• **URTEILSAUSZUG**:
··········
Die Revision hatte im Umfang der Annahme Erfolg und führte insoweit zur Abweisung des Löschungsbegehrens der Kl.

Aus den Gründen:

I. Das BerGer. hat einen Anspruch der Kl. auf Löschungsbewilligung im Wesentlichen aus folgenden Gründen bejaht:

Durch die Grundschulden gesicherte Forderungen bestünden nicht mehr. Die insoweit darlegungsbelastete Bekl. (wenn das BerGer. in diesem Zusammenhang auf Seite 12 seiner Urteilsbegründung von ,,Klägerin" spricht, handelt es sich offensichtlich uni ein Versehen) habe es nicht vermocht, schlüssig darzulegen, dass ihr noch eine durch die Grundschulden gesicherte Forderung zustehe. Nach dem Ergebnis der mündlichen Verhandlung sei vielmehr davon auszugehen, dass sämtliche zu sichernden berechtigten Forderungen erloschen seien. Grundsätzlich müsse zwar die Kl. als Anspruchstellerin darlegen und beweisen, dass eine durch die Grundschulden gesicherte Forderung nicht mehr bestehe. Weil es sich dabei jedoch um eine negative Tatsache handle, kämen der Kl. die von der Rechtsprechung entwickelten Grundsätze zum Beweis so genannter Negativa zugute. Da die Kl. mit der Vorlage einer Forderungsabrechnung schlüssig dargelegt habe, dass eine gesicherte Forderung der Bekl. nicht mehr bestehe, sei es nach den genannten Grundsätzen Sache der Bekl. gewesen, dem eine eigene Forderungsberechnung entgegenzusetzen. Diesem Erfordernis sei die Bekl. nicht gerecht geworden, weil sie die von ihr behauptete Forderung nicht schlüssig und nachvollziehbar dargelegt habe.
··········
• **BEREITGESTELLTES MATERIAL**:
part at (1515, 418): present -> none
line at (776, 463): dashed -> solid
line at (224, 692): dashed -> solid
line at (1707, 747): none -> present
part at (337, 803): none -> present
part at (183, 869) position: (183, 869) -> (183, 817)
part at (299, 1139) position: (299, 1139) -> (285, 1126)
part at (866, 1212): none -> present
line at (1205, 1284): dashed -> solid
··········
• **AUFGABEN ZUR ÜBUNG**:
1 – Womit hat die Kl. laut Urteilsauszug schlüssig dargelegt, dass keine gesicherte Forderung der Bekl. mehr besteht?
2 – Nenne alle abgekürzten Bezeichnungen für Parteien und Gerichte, die im Urteilsauszug vorkommen.
3 – Schreibe den Urteilsauszug über die Löschung der Grundschulden im Anschluss an seinen letzten Satz weiter.
Die Liste spielt hierfür keine Rolle.

• **LÖSUNGEN**:
1 – Mit der Vorlage einer Forderungsabrechnung.

2 – Kl., BerGer., Bekl.

3 –
Daher sei von der Forderungsberechnung der Kl. auszugehen. Darin habe die Kl. mit Recht das Darlehen der Bekl. von 200 000 DM an den Nachlassverwalter außer Ansatz gelassen. Es sei bereits fraglich, oh eine Inanspruchnahme der Grundschulden für dieses Darlehen nicht schon deshalb ausscheide‘ weil die Bekl. wiederholt rechtsverbindlich erklärt habe, eine solche Inanspruchnahme werde nicht erfolgen. Das Darlehen könne jedenfalls keine Berücksichtigung finden, weil der Darlehensvertrag wegen Fehlens der nachlassgerichtlichen Genehmigung unwirksam sei und ein Bereicherungsanspruch auf Herausgabe der Darlehensvaluta wegen der Überschuldung des Nachlasses nach § 818 III BGB ausgeschlossen sei.

II. Diese Ausführungen halten rechtlicher Überprüfung nicht stand.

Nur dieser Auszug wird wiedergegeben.